[[ Input for this task open ]]

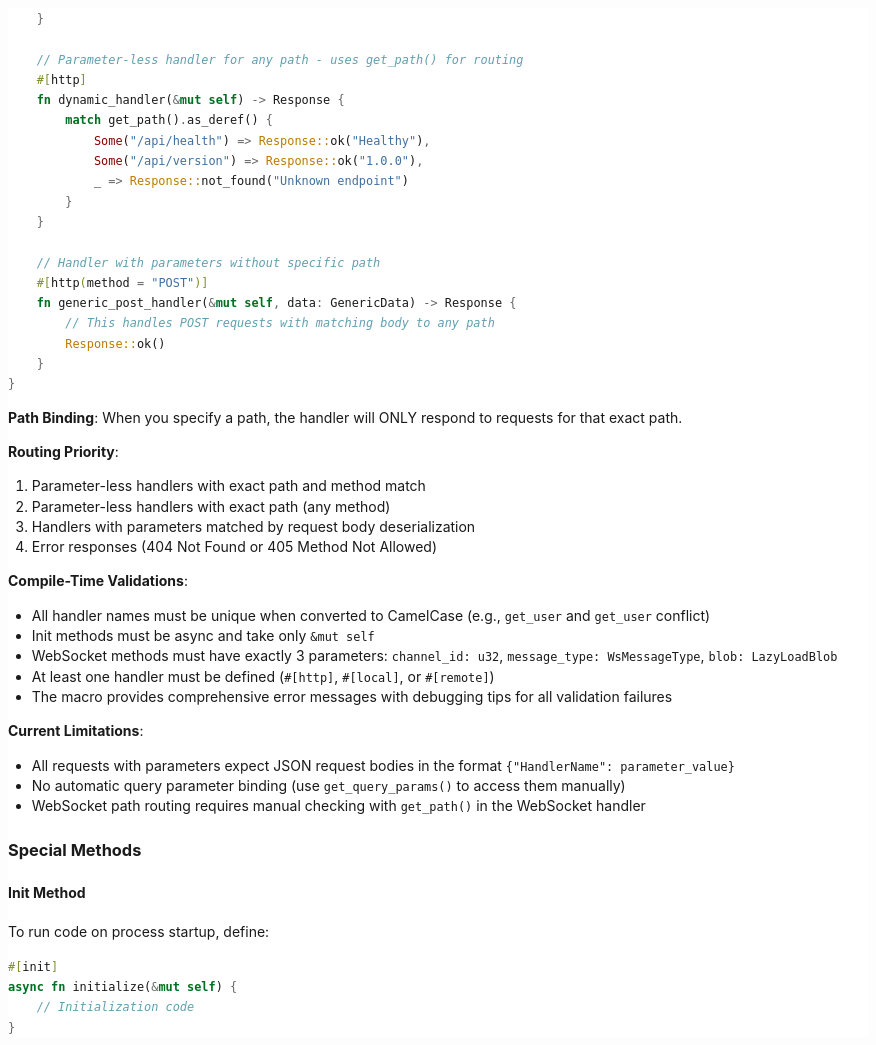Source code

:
 ```rust
    }
    
    // Parameter-less handler for any path - uses get_path() for routing
    #[http]
    fn dynamic_handler(&mut self) -> Response {
        match get_path().as_deref() {
            Some("/api/health") => Response::ok("Healthy"),
            Some("/api/version") => Response::ok("1.0.0"),
            _ => Response::not_found("Unknown endpoint")
        }
    }
    
    // Handler with parameters without specific path
    #[http(method = "POST")]
    fn generic_post_handler(&mut self, data: GenericData) -> Response {
        // This handles POST requests with matching body to any path
        Response::ok()
    }
}
```

**Path Binding**: When you specify a path, the handler will ONLY respond to requests for that exact path.

**Routing Priority**:
1. Parameter-less handlers with exact path and method match
2. Parameter-less handlers with exact path (any method)
3. Handlers with parameters matched by request body deserialization
4. Error responses (404 Not Found or 405 Method Not Allowed)

**Compile-Time Validations**:
- All handler names must be unique when converted to CamelCase (e.g., `get_user` and `get_user` conflict)
- Init methods must be async and take only `&mut self`
- WebSocket methods must have exactly 3 parameters: `channel_id: u32`, `message_type: WsMessageType`, `blob: LazyLoadBlob`
- At least one handler must be defined (`#[http]`, `#[local]`, or `#[remote]`)
- The macro provides comprehensive error messages with debugging tips for all validation failures

**Current Limitations**:
- All requests with parameters expect JSON request bodies in the format `{"HandlerName": parameter_value}`
- No automatic query parameter binding (use `get_query_params()` to access them manually)
- WebSocket path routing requires manual checking with `get_path()` in the WebSocket handler

### Special Methods

#### Init Method

To run code on process startup, define:

```rust
#[init]
async fn initialize(&mut self) {
    // Initialization code
}
```
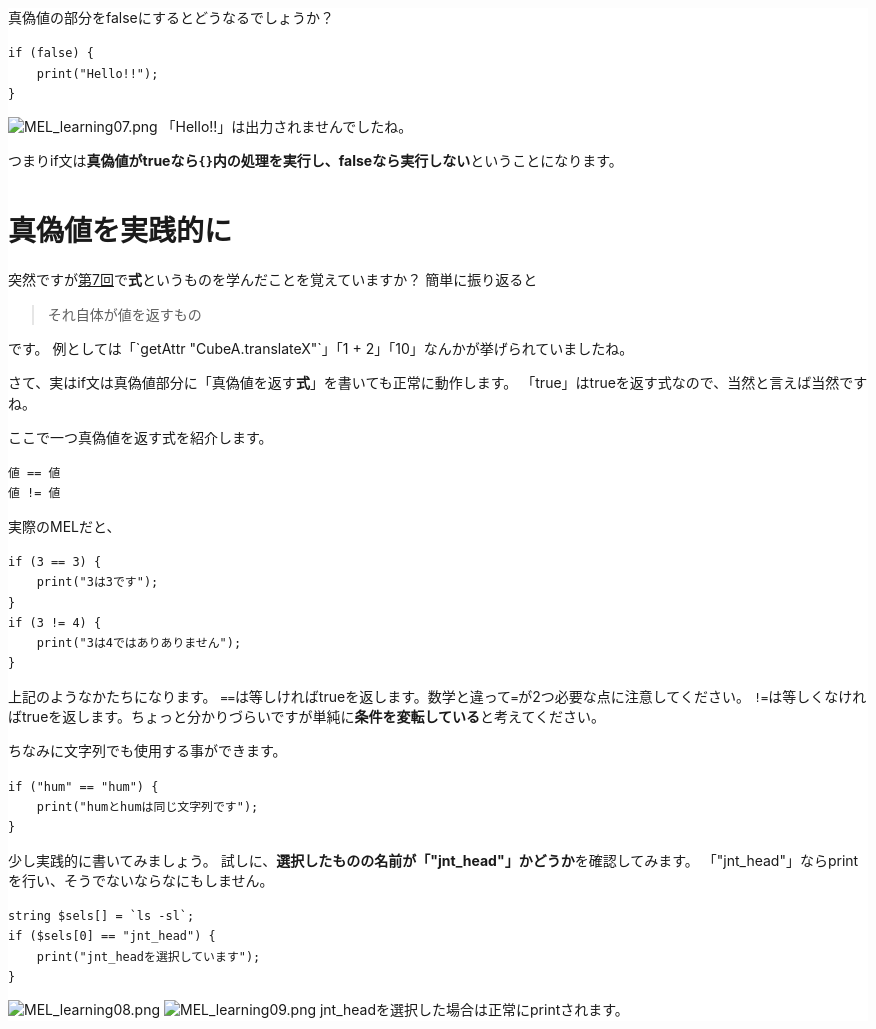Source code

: 真偽値の部分をfalseにするとどうなるでしょうか？
```
if (false) {
    print("Hello!!");
}
```
![MEL_learning07.png](https://qiita-image-store.s3.ap-northeast-1.amazonaws.com/0/3121056/6b3933ec-ebe7-77f0-e988-3fc9c42d93e5.png)
「Hello!!」は出力されませんでしたね。

つまりif文は**真偽値がtrueなら`{}`内の処理を実行し、falseなら実行しない**ということになります。

# 真偽値を実践的に
突然ですが[第7回](https://qiita.com/Hum9183/items/acd66f3275f87f7295d9#%E5%BC%8F%E3%81%A8%E3%81%AF%E3%81%AA%E3%82%93%E3%81%9E%E3%82%84)で**式**というものを学んだことを覚えていますか？
簡単に振り返ると

>それ自体が値を返すもの

です。
例としては「\`getAttr "CubeA.translateX"\`」「1 + 2」「10」なんかが挙げられていましたね。

さて、実はif文は真偽値部分に「真偽値を返す**式**」を書いても正常に動作します。
「true」はtrueを返す式なので、当然と言えば当然ですね。

ここで一つ真偽値を返す式を紹介します。
```
値 == 値
値 != 値
```
実際のMELだと、
```
if (3 == 3) {
    print("3は3です");
}
if (3 != 4) {
    print("3は4ではありありません");
}
```
上記のようなかたちになります。
`==`は等しければtrueを返します。数学と違って`=`が2つ必要な点に注意してください。
`!=`は等しくなければtrueを返します。ちょっと分かりづらいですが単純に**条件を変転している**と考えてください。

ちなみに文字列でも使用する事ができます。
```
if ("hum" == "hum") {
    print("humとhumは同じ文字列です");
}
```
少し実践的に書いてみましょう。
試しに、**選択したものの名前が「"jnt_head"」かどうか**を確認してみます。
「"jnt_head"」ならprintを行い、そうでないならなにもしません。
```
string $sels[] = `ls -sl`;
if ($sels[0] == "jnt_head") {
    print("jnt_headを選択しています");
}
```
![MEL_learning08.png](https://qiita-image-store.s3.ap-northeast-1.amazonaws.com/0/3121056/80b0f476-ad5f-f945-90a6-ab6b0bf2476c.png)
![MEL_learning09.png](https://qiita-image-store.s3.ap-northeast-1.amazonaws.com/0/3121056/3bf276ac-b2b9-37cc-d2a0-f6159e601b9a.png)
jnt_headを選択した場合は正常にprintされます。
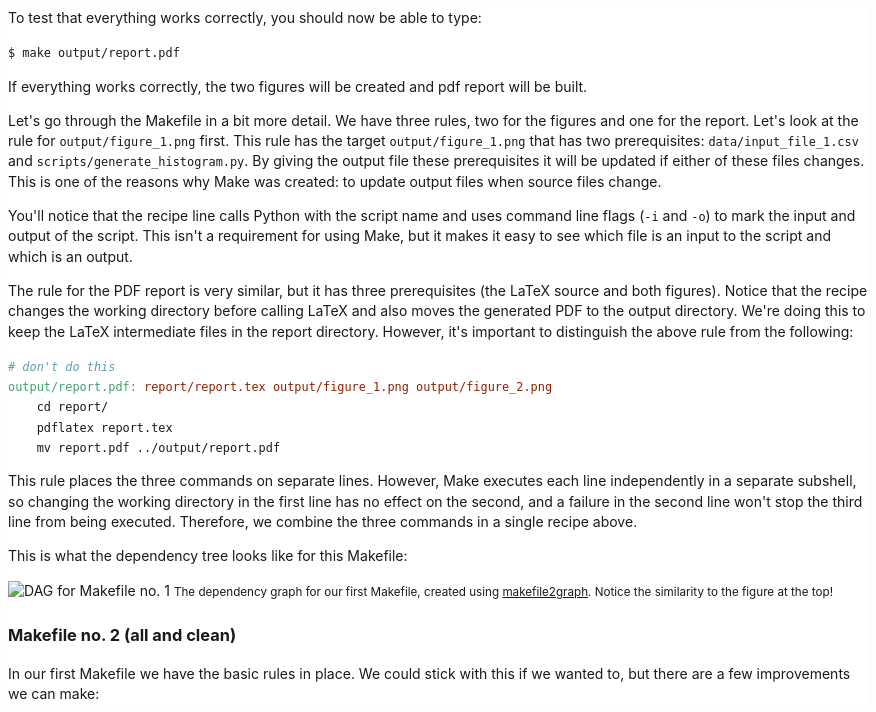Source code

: 
To test that everything works correctly, you should now be able to type:

```bash
$ make output/report.pdf
```

If everything works correctly, the two figures will be created and pdf report 
will be built.

Let's go through the Makefile in a bit more detail. We have three rules, two 
for the figures and one for the report. Let's look at the rule for 
``output/figure_1.png`` first. This rule has the target 
``output/figure_1.png`` that has two prerequisites: ``data/input_file_1.csv`` 
and ``scripts/generate_histogram.py``. By giving the output file these 
prerequisites it will be updated if either of these files changes. This is one 
of the reasons why Make was created: to update output files when source files 
change.

You'll notice that the recipe line calls Python with the script name and uses 
command line flags (``-i`` and ``-o``) to mark the input and output of the 
script. This isn't a requirement for using Make, but it makes it easy to see 
which file is an input to the script and which is an output.

The rule for the PDF report is very similar, but it has three prerequisites 
(the LaTeX source and both figures). Notice that the recipe changes the 
working directory before calling LaTeX and also moves the generated PDF to the 
output directory. We're doing this to keep the LaTeX intermediate files in the 
report directory. However, it's important to distinguish the above rule from 
the following:

```makefile
# don't do this
output/report.pdf: report/report.tex output/figure_1.png output/figure_2.png
	cd report/
	pdflatex report.tex
	mv report.pdf ../output/report.pdf
```

This rule places the three commands on separate lines. However, Make executes 
each line independently in a separate subshell, so changing the working 
directory in the first line has no effect on the second, and a failure in the 
second line won't stop the third line from being executed. Therefore, we 
combine the three commands in a single recipe above.

This is what the dependency tree looks like for this Makefile:

![DAG for Makefile no. 1](/assets/figures/make/makefile_no_1.png)
<small>The dependency graph for our first Makefile, created using 
[makefile2graph](#tools). Notice the similarity to the figure at the 
top!</small>


### Makefile no. 2 (all and clean)

In our first Makefile we have the basic rules in place. We could stick with 
this if we wanted to, but there are a few improvements we can make:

[[ Input for this task closed ]]

Work to complete> The answer is the line with "top!</small>" plus every line after it to the last line of the entries above, copied exactly and with no other lines.

Answer for the task>
top!</small>


### Makefile no. 2 (all and clean)

In our first Makefile we have the basic rules in place. We could stick with 
this if we wanted to, but there are a few improvements we can make:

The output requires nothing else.